WHAT TO WORK ON
Repeat the data exactly, please.

EXERCISE DATA
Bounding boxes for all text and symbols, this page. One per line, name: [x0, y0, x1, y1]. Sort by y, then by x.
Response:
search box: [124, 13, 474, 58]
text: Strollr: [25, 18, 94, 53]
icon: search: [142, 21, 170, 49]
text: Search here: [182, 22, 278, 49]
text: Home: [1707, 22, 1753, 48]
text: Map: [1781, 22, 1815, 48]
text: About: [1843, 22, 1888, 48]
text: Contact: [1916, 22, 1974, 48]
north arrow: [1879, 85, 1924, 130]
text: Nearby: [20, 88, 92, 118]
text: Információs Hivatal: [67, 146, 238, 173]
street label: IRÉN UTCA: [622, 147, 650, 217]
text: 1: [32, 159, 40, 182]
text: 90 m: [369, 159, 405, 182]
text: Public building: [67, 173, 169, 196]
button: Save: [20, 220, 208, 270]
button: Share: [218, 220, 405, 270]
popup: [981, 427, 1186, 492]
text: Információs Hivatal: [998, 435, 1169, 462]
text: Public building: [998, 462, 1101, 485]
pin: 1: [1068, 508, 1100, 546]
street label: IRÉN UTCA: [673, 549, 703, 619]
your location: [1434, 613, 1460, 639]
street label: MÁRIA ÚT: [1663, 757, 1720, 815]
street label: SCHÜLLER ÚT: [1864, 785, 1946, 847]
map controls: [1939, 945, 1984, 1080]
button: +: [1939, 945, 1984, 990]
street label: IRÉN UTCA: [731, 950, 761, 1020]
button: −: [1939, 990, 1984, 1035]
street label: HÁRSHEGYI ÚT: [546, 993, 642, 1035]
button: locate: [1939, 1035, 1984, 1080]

RESULT
Bounding boxes for all text and symbols, this page. One per line, name: [x0, y0, x1, y1]. Sort by y, then by x.
Response:
search box: [124, 13, 474, 58]
text: Strollr: [25, 18, 94, 53]
icon: search: [142, 21, 170, 49]
text: Search here: [182, 22, 278, 49]
text: Home: [1707, 22, 1753, 48]
text: Map: [1781, 22, 1815, 48]
text: About: [1843, 22, 1888, 48]
text: Contact: [1916, 22, 1974, 48]
north arrow: [1879, 85, 1924, 130]
text: Nearby: [20, 88, 92, 118]
text: Információs Hivatal: [67, 146, 238, 173]
street label: IRÉN UTCA: [622, 147, 650, 217]
text: 1: [32, 159, 40, 182]
text: 90 m: [369, 159, 405, 182]
text: Public building: [67, 173, 169, 196]
button: Save: [20, 220, 208, 270]
button: Share: [218, 220, 405, 270]
popup: [981, 427, 1186, 492]
text: Információs Hivatal: [998, 435, 1169, 462]
text: Public building: [998, 462, 1101, 485]
pin: 1: [1068, 508, 1100, 546]
street label: IRÉN UTCA: [673, 549, 703, 619]
your location: [1434, 613, 1460, 639]
street label: MÁRIA ÚT: [1663, 757, 1720, 815]
street label: SCHÜLLER ÚT: [1864, 785, 1946, 847]
map controls: [1939, 945, 1984, 1080]
button: +: [1939, 945, 1984, 990]
street label: IRÉN UTCA: [731, 950, 761, 1020]
button: −: [1939, 990, 1984, 1035]
street label: HÁRSHEGYI ÚT: [546, 993, 642, 1035]
button: locate: [1939, 1035, 1984, 1080]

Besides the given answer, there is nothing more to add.